André de Carvalho Ramos, Procurador-Regional da República, representante da Procuradoria Federal dos Direitos do Cidadão, defendeu a ratificação da Convenção sobre a Proteção dos Direitos de Todos os Trabalhadores Migrantes e de suas Famílias, citando que ela é a única entre nove tratados sobre direitos humanos ainda não ratificada pelo Brasil.

“Essa convenção possui total compatibilidade com nossa Constituição. O Brasil é amigo dos direitos humanos, em todos os poros da nossa Constituição está a presença dos direitos humanos”, afirmou, e pediu o empenho do Congresso na ratificação.

Matheus Alves do Nascimento, Defensor Público Federal, do Grupo de Trabalho Migrações, Apatridia e Refúgio da Defensoria Pública da União (DPU), também defendeu a ratificação do tratado internacional e defendeu um atuação ativa do Brasil e do sul global na construção de uma nova convenção sobre direitos humanos, que aborde a questão da mobilidade, para que não predomine apenas a visão dos países do norte.

“É importante lembrarmos do princípio da chamada não criminalização da migração. O que nós verificamos é que em muitos Estados, entre eles o Brasil, muitas vezes, em vez de haver sanção de ordem administrativa, existe a própria criminalização do imigrante e dos movimentos sociais e daqueles que lutam em favor dos direitos dos imigrantes”, reforçou o defensor.

Vulnerabilidades vivenciadas

Yury Puello Orozco, da Campanha Regularização Já, apontou que a condição de imigrante ou refugiado já é um fator de vulnerabilidade devido às barreiras que terão que enfrentar no país e que a campanha surgiu por entender que a pandemia afeta ainda mais esses grupos mais vulnerabilizados. “Não encontramos uma política humanitária de acolhida plena, ao contrário, a escolha foi manter as pessoas indocumentadas, ocasionando graves transtornos para a vida concreta dessa população”, afirmou, sobre as dificuldades encontradas para assinar contratos de moradia formal ou de trabalho e o acesso a benefícios sociais.

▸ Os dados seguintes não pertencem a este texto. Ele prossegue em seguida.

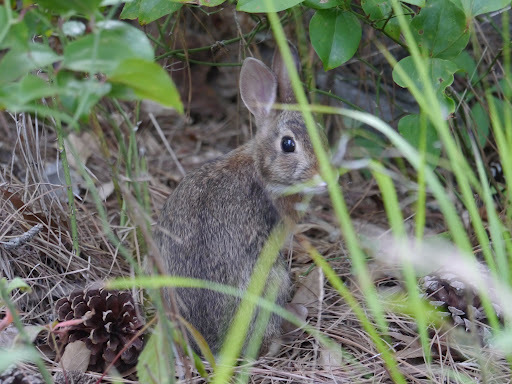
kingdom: Animalia
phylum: Chordata
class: Mammalia
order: Lagomorpha
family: Leporidae
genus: Sylvilagus
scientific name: Sylvilagus floridanus
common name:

“Feliz é o país que tem a oportunidade de viver a experiência em seu território de pessoas de diferentes culturas, línguas, sabedorias e conhecimentos, porque são fatores de crescimento”, refletiu Orozco.

Relatório preliminar

Relatório preliminar sobre o estágio de cumprimento das recomendações apontou que seis recomendações (9, 10, 11, 12, 13, 17), relacionadas diretamente à ratificação da Convenção Internacional sobre a Proteção dos Direitos de Todos os Trabalhadores Migrantes e dos Membros de suas Famílias (ICRMW), foram consideradas não cumpridas, pois o Brasil ainda não ratificou o tratado.

A Convenção Internacional sobre a Proteção dos Direitos de Todos os Trabalhadores Migrantes e dos Membros de suas Famílias foi submetida à apreciação do Congresso Nacional, mas seu processo de ratificação ainda não foi iniciado.

A recomendação 14, realizada pelas Filipinas, apesar de parte também estar relacionada à ratificação da ICRMW, tratava da ratificação da Convenção 189 da OIT realizada pelo Brasil e foi considerada em progresso.

Sobre as recomendações do Estados Unidos (128), do Azerbaijão (129) e do Líbano (130), relacionadas ao combate efetivo ao tráfico de pessoas, com assistência às vítimas e treinamento para representantes de governo, o relatório apontou progresso, pois o Brasil mantém programa de cooperação com a UNODC e adotou, em 2018, seu III Plano Nacional de Enfrentamento ao Tráfico de Pessoas.

As recomendações do Timor-Leste (244), da Grécia (245) e Canadá (246), relacionadas à implementação efetiva da Lei de Migração e sobre a expansão de serviços para refugiados e o direito a um padrão de vida digno através do estabelecimento de um Plano Nacional de Integração, também foram consideradas em progresso. O documento aponta que a lei está sendo implementada e que a construção de abrigos para migrantes em situação vulnerável e sua posterior realocação no território nacional também está sendo feita, embora ainda seja necessário seu incremento.

RPU

A Revisão Periódica Universal (RPU) é um mecanismo no qual os 193 países membros da ONU se avaliam mutuamente e fazem recomendações com o objetivo de melhorar a situação dos direitos humanos.

O Observatório Parlamentar da RPU é uma parceria entre a Câmara dos Deputados e o Alto Comissariado para os Direitos Humanos das Nações Unidas, e verifica o cumprimento das mais de 240 recomendações aceitas pelo país no último ciclo da Revisão, iniciado em 2017.